This is historical material, "frozen in time." The web site is no longer updated and links to external web sites and some internal pages will not work.

Findings and conditions for the TMT to proceed

Posted on Aug 29, 2019 in Capitol Connection, Featured
A rendering of the Thirty Meter Telescope project.

A rendering of the Thirty Meter Telescope project.

From its initial site selection in 2009 to the notice to proceed in July 2019, the Thirty Meter Telescope (TMT) on Mauna Kea has undergone unprecedented legal and community scrutiny. The process involved numerous public hearings, court appeals, and, finally, a 2018 Hawai‘i Supreme Court ruling that upheld a Conservation District Use Permit approved by the Board of Land and Natural Resources (BLNR).
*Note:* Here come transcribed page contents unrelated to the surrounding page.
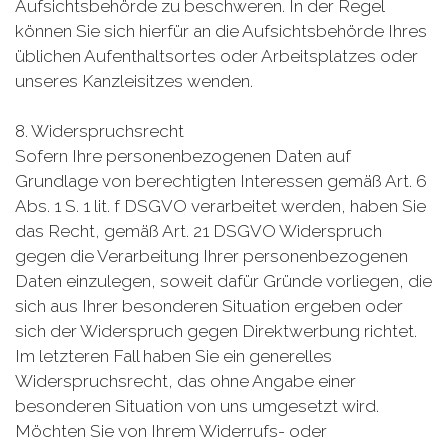
Aufsichtsbehörde zu beschweren. In der Regel
können Sie sich hierfür an die Aufsichtsbehörde Ihres
üblichen Aufenthaltsortes oder Arbeitsplatzes oder
unseres Kanzleisitzes wenden.
8. Widerspruchsrecht
Sofern Ihre personenbezogenen Daten auf
Grundlage von berechtigten Interessen gemäß Art. 6
Abs. 1 S. 1 lit. f DSGVO verarbeitet werden, haben Sie
das Recht, gemäß Art. 21 DSGVO Widerspruch
gegen die Verarbeitung Ihrer personenbezogenen
Daten einzulegen, soweit dafür Gründe vorliegen, die
sich aus Ihrer besonderen Situation ergeben oder
sich der Widerspruch gegen Direktwerbung richtet.
Im letzteren Fall haben Sie ein generelles
Widerspruchsrecht, das ohne Angabe einer
besonderen Situation von uns umgesetzt wird.
Möchten Sie von Ihrem Widerrufs- oder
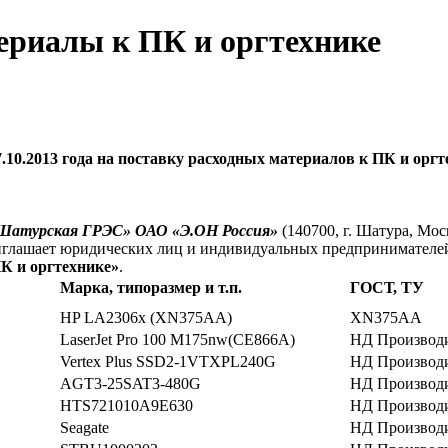
ериалы к ПК и оргтехнике
.10.2013 года на поставку
расходных материалов к ПК и оргт
Шатурская ГРЭС» ОАО «Э.ОН Россия»
(140700, г. Шатура, Мос
иглашает юридических лиц и индивидуальных предпринимателей
К и оргтехнике»
.
Марка, типоразмер и т.п.
ГОСТ, ТУ
HP LA2306x (XN375AA)
XN375AA
LaserJet Pro 100 M175nw(CE866A)
НД Производ
Vertex Plus SSD2-1VTXPL240G
НД Производ
AGT3-25SAT3-480G
НД Производ
HTS721010A9E630
НД Производ
Seagate
НД Производ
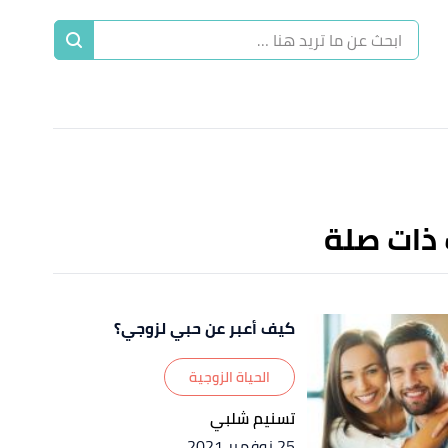
ا
إ
ا
 ذات صلة
كيف أعبر عن حبي لزوجي؟
الحياة الزوجية
تسنيم شلبي
25 نوفمبر 2021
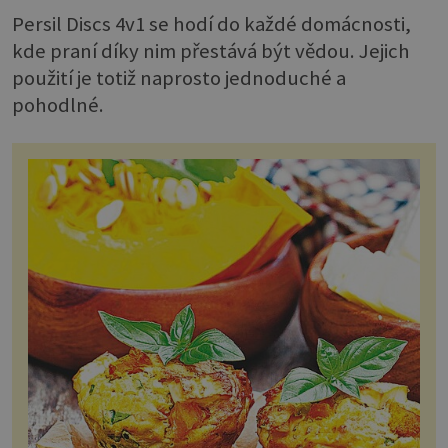
Persil Discs 4v1 se hodí do každé domácnosti,
kde praní díky nim přestává být vědou. Jejich
použití je totiž naprosto jednoduché a
pohodlné.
After listening to stakeholders on all sides, TMT hearings officer and former Judge Riki May Amano issued a 305-page report in 2017 that included more than 40 conditions covering management, environmental, cultural, workforce and education concerns.  These ranged from a “zero waste management” policy to mandatory cultural and natural resources training for employees and local STEM education funds, job training and hiring. Here is a summary of some of the report’s findings from BLNR:
Environmental protection – The TMT will not pollute groundwater, will not damage any historic sites, will not harm rare plants or animals, will not release toxic materials, and will not otherwise harm the environment.
Cultural protection -The TMT site was not used for traditional and customary native Hawaiian practices conducted elsewhere on Mauna Kea, such as depositing piko, pilgrimages, or burials. The site is not on the summit ridge but rather 500 feet lower.
Ceremonial practices – The TMT will not interfere with ceremonies or other spiritual practices. It cannot be seen from the actual summit and will not block views from the summit ridge of the rising sun, setting sun, or Haleakalā.
Support for both Hawaiian culture and science – While some witnesses wanted more protection for Mauna Kea, others, including some Native Hawaiians, see TMT as a project that honors the mountain rather than injures it. They believe respect for Mauna Kea can be reconciled with modern astronomy.
Support for education, conservation – TMT will contribute $1 million a year for STEM education and has a sublease agreement committing $300,000/yr. at first, increasing to $1 million/yr. for Mauna Kea conservation.
Support for the local community and respect for cultural practices – Astronomy directly supports about 1,000 jobs in Hawai’i. TMT will employ about 140 people. The conditions in the report are meant to ensure that the project lives up to its environmental commitments, that the educational fund will help the underserved members of the community, that TMT will train and hire local workers, and that the Native Hawaiian cultural presence at Hale Pohaku will be enhanced.